1488 (2^4, 3, 31) → 2480 (2^4, 5, 31) → 3472 (2^4, 7, 31) → 4464 (2^4, 3^2, 31) → 8432 (2^4, 17, 31) → 9424 (2^4, 19, 31) → 10416 (2^4, 3, 7, 31) → 21328 (2^4, 31, 43) → 22320 (2^4, 3^2, 5, 31) → 55056 (2^4, 3, 31, 37) → 95728 (2^4, 31, 193) → 96720 (2^4, 3, 5, 13, 31) → 236592 (2^4, 3^2, 31, 53)

I also tried looking for *n* whose s(*n*) mirrors *n*. But they’re hard to find in base-10. The first example is this:

498906 (2, 3^3, 9239) → 609894 (2, 3^2, 31, 1093)

498906 mirrors 609894, because the digits of each run in reverse to the digits of the other. Base-9 does better for mirror-sums, clocking up four in the same range of integers:

42 → 24 (base=9)

38 (2, 19) → 22 (2, 11)

402 → 204 (base=9)

326 (2, 163) → 166 (2, 83)

4002 → 2004 (base=9)

2918 (2, 1459) → 1462 (2, 17, 43)

5544 → 4455 (base=9)

4090 (2, 5, 409) → 3290 (2, 5, 7, 47)

Base-11 does better still, clocking up eight in the same range:

42 → 24 (base=11)

46 (2, 23) → 26 (2, 13)

2927 → 7292 (base=11)

3780 (2^2, 3^3, 5, 7) → 9660 (2^2, 3, 5, 7, 23)

4002 → 2004 (base=11)

5326 (2, 2663) → 2666 (2, 31, 43)

13772 → 27731 (base=11)

19560 (2^3, 3, 5, 163) → 39480 (2^3, 3, 5, 7, 47)

4[10]7[10]9 → 9[10]7[10]4 (base=11)

72840 (2^3, 3, 5, 607) → 146040 (2^3, 3, 5, 1217)

6929[10] → [10]9296 (base=11)

100176 (2^4, 3, 2087) → 158736 (2^4, 3, 3307)

171623 → 326171 (base=11)

265620 (2^2, 3, 5, 19, 233) → 520620 (2^2, 3, 5, 8677)

263702 → 207362 (base=11)

414790 (2, 5, 41479) → 331850 (2, 5^2, 6637)

Note that 42 mirrors its factor-sum in both base-9 and base-11. But s(42) = 24 in infinitely many bases, because when 42 = 2 x prime, s(42) = 1 + 2 + prime.
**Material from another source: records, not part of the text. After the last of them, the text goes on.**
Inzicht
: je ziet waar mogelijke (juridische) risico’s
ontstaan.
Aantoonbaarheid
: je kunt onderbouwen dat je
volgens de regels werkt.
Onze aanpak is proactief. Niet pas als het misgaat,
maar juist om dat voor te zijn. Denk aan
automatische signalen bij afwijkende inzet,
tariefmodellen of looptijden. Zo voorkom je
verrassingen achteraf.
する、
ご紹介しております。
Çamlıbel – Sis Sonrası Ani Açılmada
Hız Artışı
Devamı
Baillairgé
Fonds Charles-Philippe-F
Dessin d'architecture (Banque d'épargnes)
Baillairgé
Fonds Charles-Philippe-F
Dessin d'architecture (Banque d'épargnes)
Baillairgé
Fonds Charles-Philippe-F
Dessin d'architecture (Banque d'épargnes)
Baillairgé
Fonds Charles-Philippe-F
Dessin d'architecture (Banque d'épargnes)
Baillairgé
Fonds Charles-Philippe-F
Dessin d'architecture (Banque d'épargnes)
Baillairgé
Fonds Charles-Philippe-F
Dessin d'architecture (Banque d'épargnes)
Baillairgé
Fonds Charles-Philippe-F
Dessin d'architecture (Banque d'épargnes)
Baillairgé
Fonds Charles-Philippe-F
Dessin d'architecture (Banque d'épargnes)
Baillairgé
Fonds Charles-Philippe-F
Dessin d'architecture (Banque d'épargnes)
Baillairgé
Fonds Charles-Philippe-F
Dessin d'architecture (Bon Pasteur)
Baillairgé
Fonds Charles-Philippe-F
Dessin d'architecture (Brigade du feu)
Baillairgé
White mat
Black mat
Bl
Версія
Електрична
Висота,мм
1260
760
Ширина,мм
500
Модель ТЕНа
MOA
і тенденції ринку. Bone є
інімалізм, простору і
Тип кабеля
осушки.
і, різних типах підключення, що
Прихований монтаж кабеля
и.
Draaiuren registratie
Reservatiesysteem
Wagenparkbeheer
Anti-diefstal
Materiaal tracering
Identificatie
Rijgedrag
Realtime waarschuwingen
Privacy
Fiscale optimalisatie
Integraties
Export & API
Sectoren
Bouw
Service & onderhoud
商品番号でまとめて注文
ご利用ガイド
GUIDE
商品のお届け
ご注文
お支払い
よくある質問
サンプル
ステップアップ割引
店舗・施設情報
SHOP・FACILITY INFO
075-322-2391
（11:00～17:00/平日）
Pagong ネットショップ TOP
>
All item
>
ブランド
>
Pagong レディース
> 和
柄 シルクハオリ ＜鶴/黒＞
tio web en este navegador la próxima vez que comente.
So (prime-1) / 2 will give the base in which 24 = s(42). For example, 2 x 11 = 22 and 22 = 42 in base (11-1) / 2 or base-5. So s(42) = 1 + 2 + 11 = 14 = 2 x 5 + 4 = 24[b=5]. There are infinitely many primes, so infinitely many bases in which s(42) = 24.

Base-10 does better for mirror-sums when s(*n*) is re-defined to include *n* itself. So s(69) = 1 + 3 + 23 + 69 = 96. Here are the first examples of all-factor mirror-sums in base-10:

69 (3, 23) → 96 (2^5, 3)

276 (2^2, 3, 23) → 672 (2^5, 3, 7)

639 (3^2, 71) → 936 (2^3, 3^2, 13)

2556 (2^2, 3^2, 71) → 6552 (2^3, 3^2, 7, 13)

In the same range, base-9 now produces one mirror-sum, 13 → 31 = 12 (2^2, 3) → 28 (2^2, 7). Base-11 produces no mirror-sums in the same range. Base behaviour is eccentric, but that’s what makes it interesting.